====== TEXT PASSAGE

# Miracle gro organic choice potting mix



## tilli94 (Nov 30, 2012)

Hey everyone just wanted to triple check and make sure miracle gro organic choice potting mix would work for my planted tank. If not what else could I use and will it hurt if I put a light layer of gravel over this? Thanks everyone!


----------



## FishKarl (Oct 6, 2012)

Won't hurt to cap it with gravel unless you oddly put too much. I have yet to do an npt as I am going to move across multiple states but I am going to use that soil albeit I'll be adding red clay. Recommend that you should hear another's thought on it first though.


----------



## tilli94 (Nov 30, 2012)

Ok thanks I'm intending to pick some up later today if it isn't the right thing ill just use that in my garden in a few months


----------



## Nothingness (Oct 11, 2012)

thats what I used and capped it with play sand.....so far so good. Just make sure to sift the soil first as I pulled out atleast 1.5lbs of sticks and other large debris


----------



## 1077 (Apr 16, 2008)

tilli94 said:


> Hey everyone just wanted to triple check and make sure miracle gro organic choice potting mix would work for my planted tank. If not what else could I use and will it hurt if I put a light layer of gravel over this? Thanks everyone!


Miracle grow organic potting SOIL, not MIX.
The one you want comes in orange colored bag.
The potting MIX conatains some organic's (possibly chicken manure ) which could elevate ammonia and light,plus ammonia = algae.

============

» **TO DO**
- A) Revise the passage of the potting mix thread between "# Miracle gro" and "(Oct 6, 2012)", inclusive, substituting "sand" for "gravel".
- B) Extend the forum thread on using organic potting mix in a planted tank, picking up from its final post.

====== SUPPLIED MATERIAL

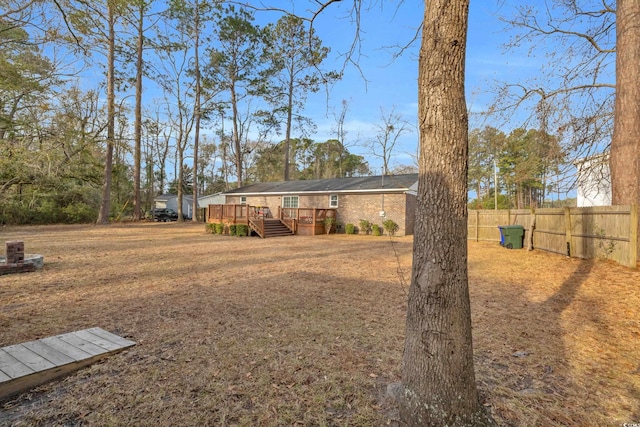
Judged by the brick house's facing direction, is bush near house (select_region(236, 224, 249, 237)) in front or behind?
behind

============

» **TASK RESULTS**
- A)
# Miracle gro organic choice potting mix



## tilli94 (Nov 30, 2012)

Hey everyone just wanted to triple check and make sure miracle gro organic choice potting mix would work for my planted tank. If not what else could I use and will it hurt if I put a light layer of sand over this? Thanks everyone!


----------



## FishKarl (Oct 6, 2012)

- B)
The MGO potting soil is just soil with some peat,and small pieces of wood that you may wish to sift out.
I might check the ingrdient's of both but i am near certain that the soil as opposed to the mix is what most use.(I did).

After quick google,,It is the orange bag ,not the green one you want. 
Could not find photo of bag that say's soil ,,but I remember being warned about the green bag ,so I went with the orange bag.


----------



## fish monger (Dec 29, 2011)

1077 said:


> Miracle grow organic potting SOIL, not MIX.
> The one you want comes in orange colored bag.
> The potting MIX conatains some organic's (possibly chicken manure ) which could elevate ammonia and light,plus ammonia = algae.
> The MGO potting soil is just soil with some peat,and small pieces of wood that you may wish to sift out.
> ...


Thanks for the heads up on the mix vs soil. I'm sure that I would have picked the mix if it wasn't for your advice. No plans to try in the near future but something I'm interested in trying at some point for a plant only set up.


----------



## tilli94 (Nov 30, 2012)

Ok I'll make sure I double check ingredients. Thanks for the advice.


----------



## BWG (Oct 11, 2011)

1077 said:


> Miracle grow organic potting SOIL, not MIX.
> The one you want comes in orange colored bag.
> The potting MIX conatains some organic's (possibly chicken manure ) which could elevate ammonia and light,plus ammonia = algae.
> The MGO potting soil is just soil with some peat,and small pieces of wood that you may wish to sift out.
> ...


The orange bag is the Mix. It's the one that should be used. Right color bag, you just mixed up which was which. The soil is in the green bag and contains I believe cow manure.


----------



## eatmice2010 (Jan 1, 2013)




----------



## BWG (Oct 11, 2011)

eatmice2010 said:


>


None of the above. It's Miracle Gro Organic Choice Potting Mix. That's the one in the orange bag.


----------



## eatmice2010 (Jan 1, 2013)

I no i just posted to solve the picture description problem lol


----------



## BWG (Oct 11, 2011)

lol OK, sorry I got confused cause you didn't post the orange one.


----------



## Psylk87 (Apr 18, 2012)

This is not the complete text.